Lembranças da boemia - Entrevista com seo Valmo, o garçom de zona que casou com a cafetina


Entrevista fictícia com Valmor Barboni
Memória da prostituição em Londrina/PR – 1944/1970

Na fachada daquele estabelecimento beira-de-estrada não há nenhuma placa indicando ser ali a bodega do seo Valmo. Também pudera, nem precisa identificar o local onde reside na parte de cima e trabalha na de baixo o quase octogenário Valmor Barboni, proprietário do referido estabelecimento. Mais disposto que muita gente de 40, seo Valmo é parte da história londrinense. Apesar de seus feitos não constarem em livros, sua pessoa não receber homenagens e nem seu nome ser emprestado a alguma rua ou obra importante, é este menino, que começou a trabalhar ainda cedo e depois virou homem da noite, que ajudou a construir a história dos áureos tempos do café que tornou Londrina conhecida em todo país pelas noites de farra nos cabarés, belas prostitutas e amores bem pagos. A mesma história que hoje não passa de memória boêmia e que as oficialidades fizeram questão de esquecer, a ponto de seus personagens não serem homenageados nem na fachada de uma bodega na beira da 445.
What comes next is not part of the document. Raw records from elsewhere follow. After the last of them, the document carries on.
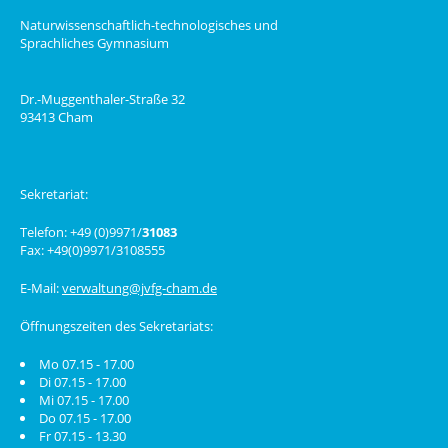
Naturwissenschaftlich-technologisches und
Sprachliches Gymnasium
Dr.-Muggenthaler-Straße 32
93413 Cham
Sekretariat:
Telefon: +49 (0)9971/
31083
Fax: +49(0)9971/3108555
E-Mail:
verwaltung@jvfg-cham.de
Öffnungszeiten des Sekretariats:
Mo 07.15 - 17.00
Di 07.15 - 17.00
Mi 07.15 - 17.00
Do 07.15 - 17.00
Fr 07.15 - 13.30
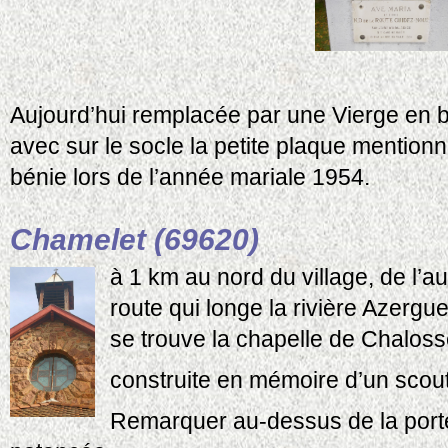
Aujourd’hui remplacée par une Vierge en boi
avec sur le socle la petite plaque mention
bénie lors de l’année mariale 1954.
Chamelet (69620)
à 1 km au nord du village, de l’au
route qui longe la rivière Azergue
se trouve la chapelle de Chaloss
construite en mémoire d’un scou
Remarquer au-dessus de la porte 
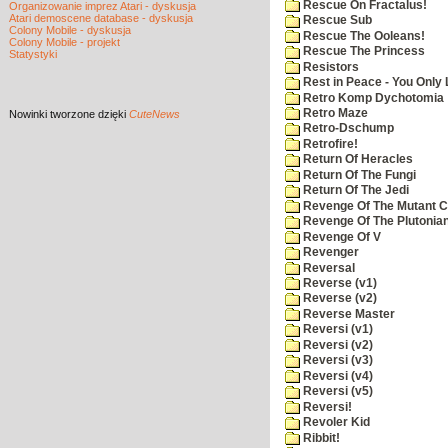
Rescue On Fractalus!
Organizowanie imprez Atari - dyskusja
Atari demoscene database - dyskusja
Rescue Sub
Colony Mobile - dyskusja
Rescue The Ooleans!
Colony Mobile - projekt
Rescue The Princess
Statystyki
Resistors
Rest in Peace - You Only
Retro Komp Dychotomia
Retro Maze
Nowinki
tworzone dzięki
CuteNews
Retro-Dschump
Retrofire!
Return Of Heracles
Return Of The Fungi
Return Of The Jedi
Revenge Of The Mutant 
Revenge Of The Plutonian
Revenge Of V
Revenger
Reversal
Reverse (v1)
Reverse (v2)
Reverse Master
Reversi (v1)
Reversi (v2)
Reversi (v3)
Reversi (v4)
Reversi (v5)
Reversi!
Revoler Kid
Ribbit!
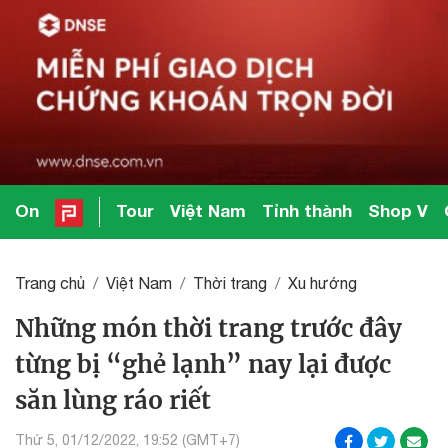
On
Tour
Việt Nam
Tỉnh thành
Shop V
Trang chủ
Việt Nam
Thời trang
Xu hướng
Những món thời trang trước đây
từng bị “ghẻ lạnh” nay lại được
săn lùng ráo riết
Thứ 5, 01/12/2022, 19:52 (GMT+7)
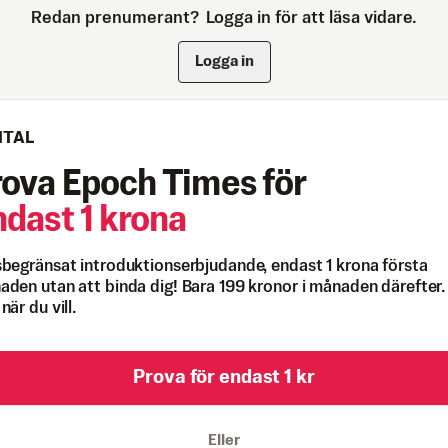
Redan prenumerant?
Logga in för att läsa vidare.
Logga in
ITAL
rova Epoch Times för
ndast 1 krona
begränsat introduktionserbjudande, endast 1 krona första
den utan att binda dig! Bara 199 kronor i månaden därefter.
när du vill.
Prova för endast 1 kr
Eller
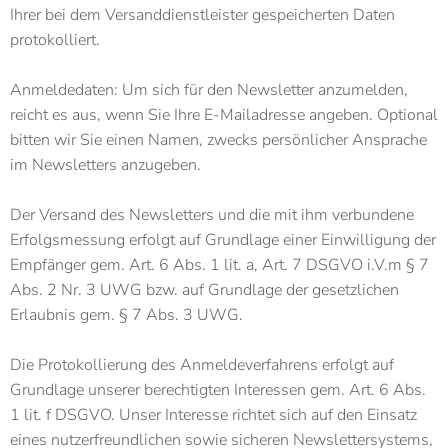
Ihrer bei dem Versanddienstleister gespeicherten Daten
protokolliert.
Anmeldedaten: Um sich für den Newsletter anzumelden,
reicht es aus, wenn Sie Ihre E-Mailadresse angeben. Optional
bitten wir Sie einen Namen, zwecks persönlicher Ansprache
im Newsletters anzugeben.
Der Versand des Newsletters und die mit ihm verbundene
Erfolgsmessung erfolgt auf Grundlage einer Einwilligung der
Empfänger gem. Art. 6 Abs. 1 lit. a, Art. 7 DSGVO i.V.m § 7
Abs. 2 Nr. 3 UWG bzw. auf Grundlage der gesetzlichen
Erlaubnis gem. § 7 Abs. 3 UWG.
Die Protokollierung des Anmeldeverfahrens erfolgt auf
Grundlage unserer berechtigten Interessen gem. Art. 6 Abs.
1 lit. f DSGVO. Unser Interesse richtet sich auf den Einsatz
eines nutzerfreundlichen sowie sicheren Newslettersystems,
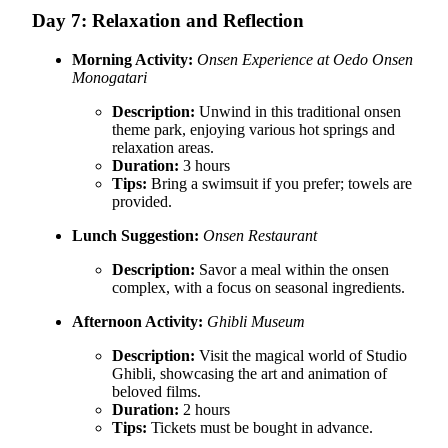
Day 7: Relaxation and Reflection
Morning Activity:
Onsen Experience at Oedo Onsen
Monogatari
Description:
Unwind in this traditional onsen
theme park, enjoying various hot springs and
relaxation areas.
Duration:
3 hours
Tips:
Bring a swimsuit if you prefer; towels are
provided.
Lunch Suggestion:
Onsen Restaurant
Description:
Savor a meal within the onsen
complex, with a focus on seasonal ingredients.
Afternoon Activity:
Ghibli Museum
Description:
Visit the magical world of Studio
Ghibli, showcasing the art and animation of
beloved films.
Duration:
2 hours
Tips:
Tickets must be bought in advance.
E foi no balcão desta mesma bodega, próxima de Paiquerê, que o seu proprietário expôs o que podemos considerar o Manifesto Memorial da Prostituição Londrinense. Éramos somente nós três: eu com minha curiosidade, seo Valmo com suas lembranças e o alambique de Amburana com a cachaça que em outros tempos regava a difícil vida fácil no estabelecimento de número 135 da Vila Matos, mais conhecido por Casa da Selma.

Atraído á Londrina pela aspiração de progresso e boa vida da região, esta em virtude da abundância de fazendas de café, seo Valmo, mais por força das circunstâncias que por uma predisposição natural acabou por ganhar a vida em um local moralmente condenável, mas constantemente procurado: o meretrício.